In the passage about parents arranging schooling during Covid-19, what would the nurse who comes in several times a week do?

Passage to read >>
○ ○ ○ ○ ○ ○ ○
He'd group his 3 and 4-year-old boys with several other students their age and, along with the other families' help, rent out a space -- perhaps a vacant Brooklyn storefront -- to transform it into a temporary classroom. They'd hire a teacher and maybe arrange for a nurse to come in several times a week to conduct Covid-19 tests and check for symptoms.

"Essentially, you're creating a small bubble for your children to be with other children so they can maintain social interaction with human beings while being educated," he said. "As a parent, (you) want to do the best for your kid and want them to live a semi- normal life, to develop semi-normally. In such crucial developmental years, it's hard, it's horrifying."

His idea, he says, may sound like a pipe dream, but so does allowing his children to return to a school setting any time soon.

It's a harsh reality that parents across the country have had to face in the past several weeks. With back-to-school season quickly approaching and many districts still weighing their options, families who don't want to send their children into school buildings have been forced to get creative to find schooling options that work for them.
○ ○ ○ ○ ○ ○ ○
Supplied material >>
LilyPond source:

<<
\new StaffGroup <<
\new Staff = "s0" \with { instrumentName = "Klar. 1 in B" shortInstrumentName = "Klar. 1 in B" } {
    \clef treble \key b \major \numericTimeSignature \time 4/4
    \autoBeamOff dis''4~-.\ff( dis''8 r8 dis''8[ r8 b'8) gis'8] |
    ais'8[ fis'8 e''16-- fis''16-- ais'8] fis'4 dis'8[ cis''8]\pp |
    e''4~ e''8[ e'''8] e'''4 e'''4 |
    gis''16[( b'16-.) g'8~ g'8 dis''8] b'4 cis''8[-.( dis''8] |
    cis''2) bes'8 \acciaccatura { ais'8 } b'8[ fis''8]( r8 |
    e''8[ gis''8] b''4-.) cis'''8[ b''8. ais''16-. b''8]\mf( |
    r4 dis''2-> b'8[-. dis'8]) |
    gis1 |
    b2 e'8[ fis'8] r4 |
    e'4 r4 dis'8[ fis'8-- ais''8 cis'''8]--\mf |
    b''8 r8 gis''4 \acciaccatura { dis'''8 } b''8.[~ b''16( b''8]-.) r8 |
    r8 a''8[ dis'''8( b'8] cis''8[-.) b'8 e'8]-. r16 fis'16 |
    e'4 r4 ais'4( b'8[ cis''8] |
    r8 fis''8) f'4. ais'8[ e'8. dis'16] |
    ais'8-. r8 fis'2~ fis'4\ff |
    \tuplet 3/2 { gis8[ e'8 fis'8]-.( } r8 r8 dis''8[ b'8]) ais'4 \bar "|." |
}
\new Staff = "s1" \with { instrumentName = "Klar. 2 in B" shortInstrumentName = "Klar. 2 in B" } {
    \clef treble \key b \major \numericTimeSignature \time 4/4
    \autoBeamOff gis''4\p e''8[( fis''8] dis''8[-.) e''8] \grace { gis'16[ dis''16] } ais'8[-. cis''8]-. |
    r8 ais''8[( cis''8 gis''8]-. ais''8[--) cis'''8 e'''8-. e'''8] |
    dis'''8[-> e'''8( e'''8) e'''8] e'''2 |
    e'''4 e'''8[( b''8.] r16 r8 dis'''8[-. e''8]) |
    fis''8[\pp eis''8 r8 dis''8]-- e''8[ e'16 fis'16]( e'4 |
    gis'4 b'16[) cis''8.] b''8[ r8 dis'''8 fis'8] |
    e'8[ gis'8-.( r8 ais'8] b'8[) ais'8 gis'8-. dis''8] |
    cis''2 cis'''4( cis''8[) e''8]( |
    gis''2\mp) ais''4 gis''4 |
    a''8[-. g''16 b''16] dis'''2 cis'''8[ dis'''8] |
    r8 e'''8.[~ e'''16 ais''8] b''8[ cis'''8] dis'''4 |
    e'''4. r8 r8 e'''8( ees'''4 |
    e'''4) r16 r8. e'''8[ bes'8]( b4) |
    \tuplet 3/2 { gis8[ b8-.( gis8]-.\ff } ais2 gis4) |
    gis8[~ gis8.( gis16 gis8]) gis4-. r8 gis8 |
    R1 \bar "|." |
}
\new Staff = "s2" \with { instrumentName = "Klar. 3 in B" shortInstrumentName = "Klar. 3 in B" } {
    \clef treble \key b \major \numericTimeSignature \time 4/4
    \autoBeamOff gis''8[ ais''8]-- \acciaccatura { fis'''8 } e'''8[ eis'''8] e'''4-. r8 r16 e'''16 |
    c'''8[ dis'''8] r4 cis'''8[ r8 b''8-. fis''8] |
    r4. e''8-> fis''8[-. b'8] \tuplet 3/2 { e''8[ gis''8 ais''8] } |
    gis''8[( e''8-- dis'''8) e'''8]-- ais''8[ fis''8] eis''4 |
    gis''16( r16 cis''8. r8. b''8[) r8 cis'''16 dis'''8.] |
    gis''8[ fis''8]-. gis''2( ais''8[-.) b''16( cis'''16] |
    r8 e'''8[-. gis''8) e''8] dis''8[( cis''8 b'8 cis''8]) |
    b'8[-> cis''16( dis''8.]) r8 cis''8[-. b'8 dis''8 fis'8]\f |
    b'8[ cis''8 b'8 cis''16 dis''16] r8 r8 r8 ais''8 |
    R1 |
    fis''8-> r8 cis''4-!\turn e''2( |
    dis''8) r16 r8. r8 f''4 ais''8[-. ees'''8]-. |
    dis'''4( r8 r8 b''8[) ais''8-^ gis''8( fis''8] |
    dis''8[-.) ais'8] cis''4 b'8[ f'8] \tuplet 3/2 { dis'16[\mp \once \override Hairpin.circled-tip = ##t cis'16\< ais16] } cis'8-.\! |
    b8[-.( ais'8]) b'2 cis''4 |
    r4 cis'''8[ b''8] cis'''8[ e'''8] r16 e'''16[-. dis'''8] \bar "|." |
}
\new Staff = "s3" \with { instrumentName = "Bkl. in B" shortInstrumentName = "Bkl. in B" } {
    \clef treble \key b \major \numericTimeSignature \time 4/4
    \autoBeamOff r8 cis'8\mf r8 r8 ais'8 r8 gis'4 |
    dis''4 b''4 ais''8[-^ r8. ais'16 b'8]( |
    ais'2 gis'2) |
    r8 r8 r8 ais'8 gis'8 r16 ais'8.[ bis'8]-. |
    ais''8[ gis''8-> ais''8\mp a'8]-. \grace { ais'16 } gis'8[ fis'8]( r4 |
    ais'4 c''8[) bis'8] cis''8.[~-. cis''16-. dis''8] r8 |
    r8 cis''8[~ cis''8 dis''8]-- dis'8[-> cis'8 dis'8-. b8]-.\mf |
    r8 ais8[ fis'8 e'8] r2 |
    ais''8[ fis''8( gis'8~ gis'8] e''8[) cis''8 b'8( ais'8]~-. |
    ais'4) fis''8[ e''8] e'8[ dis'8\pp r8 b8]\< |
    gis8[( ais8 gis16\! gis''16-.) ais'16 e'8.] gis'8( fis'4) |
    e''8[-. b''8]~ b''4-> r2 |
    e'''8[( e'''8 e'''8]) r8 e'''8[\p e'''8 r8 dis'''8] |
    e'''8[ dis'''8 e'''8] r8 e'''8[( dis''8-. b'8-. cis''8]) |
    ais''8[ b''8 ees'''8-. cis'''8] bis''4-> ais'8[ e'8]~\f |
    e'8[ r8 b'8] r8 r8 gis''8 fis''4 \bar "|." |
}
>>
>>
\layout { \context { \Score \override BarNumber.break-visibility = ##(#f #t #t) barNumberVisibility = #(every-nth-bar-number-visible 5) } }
○ ○ ○ ○ ○ ○ ○
Your response >>
Conduct Covid-19 tests and check for symptoms.